Codificatie Romeins recht: Keizer Justinianus I[2]

[bewerken | brontekst bewerken]
Keizer Justinianus I van Constantinopel

In 527 besteeg keizer Justinianus de troon. Hij wilde, met de wapens in de ene hand en een Codex Justinianus in de andere, het Romeinse Rijk, Oost én West, weer in ere herstellen.

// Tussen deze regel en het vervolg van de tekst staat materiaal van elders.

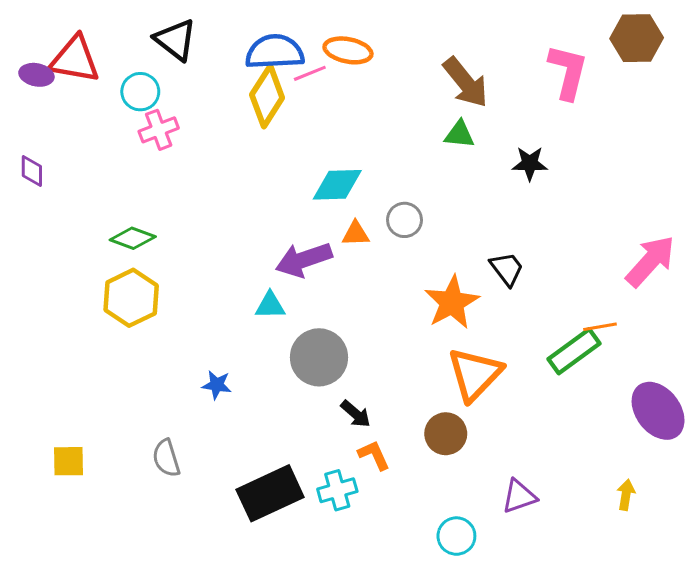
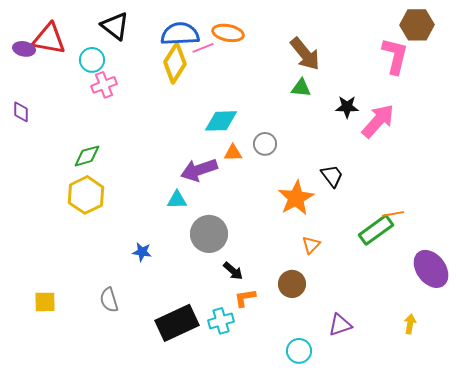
pink L-shape: (568, 72) -> (395, 56), moved
green diamond: (133, 238) -> (87, 156), turned -36
pink arrow: (650, 261) -> (378, 121), moved
orange triangle: (475, 374) -> (311, 245), size x0.5
orange L-shape: (374, 455) -> (245, 298), turned -75

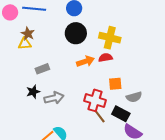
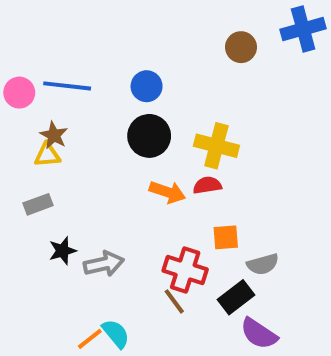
orange arrow: (85, 61) -> (167, 192), turned 36
gray rectangle: (42, 69) -> (38, 204), moved
black rectangle: (121, 114) -> (236, 297), turned -66
brown line: (100, 117) -> (174, 301), moved

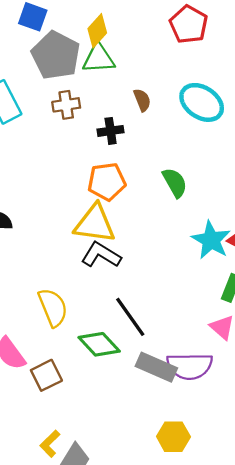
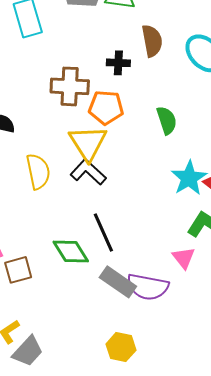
brown semicircle: (142, 100) -> (152, 41), size x1.5
brown cross: (66, 105) -> (70, 86), moved, size x1.5
yellow triangle: (95, 224) -> (88, 143), turned 39
yellow semicircle: (53, 307) -> (38, 172), moved

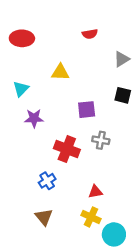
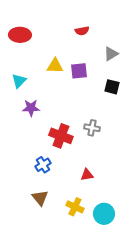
purple square: (87, 110) -> (79, 71), moved
yellow cross: (91, 217) -> (75, 207), moved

Justinianus besloot, na de mislukte codificatiepoging van Theodosius II, het keizerrecht en het juristenrecht in twee aparte boeken te codificeren. Zijn minister Tribonianus was het meesterbrein achter deze operatie. Met deze codex wilde hij ook de rechtskracht ontnemen aan de daaraan voorafgaande codices, zodat de Codex Justinianus dé wet zou worden. De codex zou geen eigen wetgeving bevatten, maar dat wat werd vastgelegd tot wet verheffen.

Justinianus en Tribonianus besloten om niet alleen te compileren, maar ook te systematiseren, te harmoniëren en (compact) te herschrijven, zodat de codex een toegankelijke en tijdloze wet, een eenheid, zou worden.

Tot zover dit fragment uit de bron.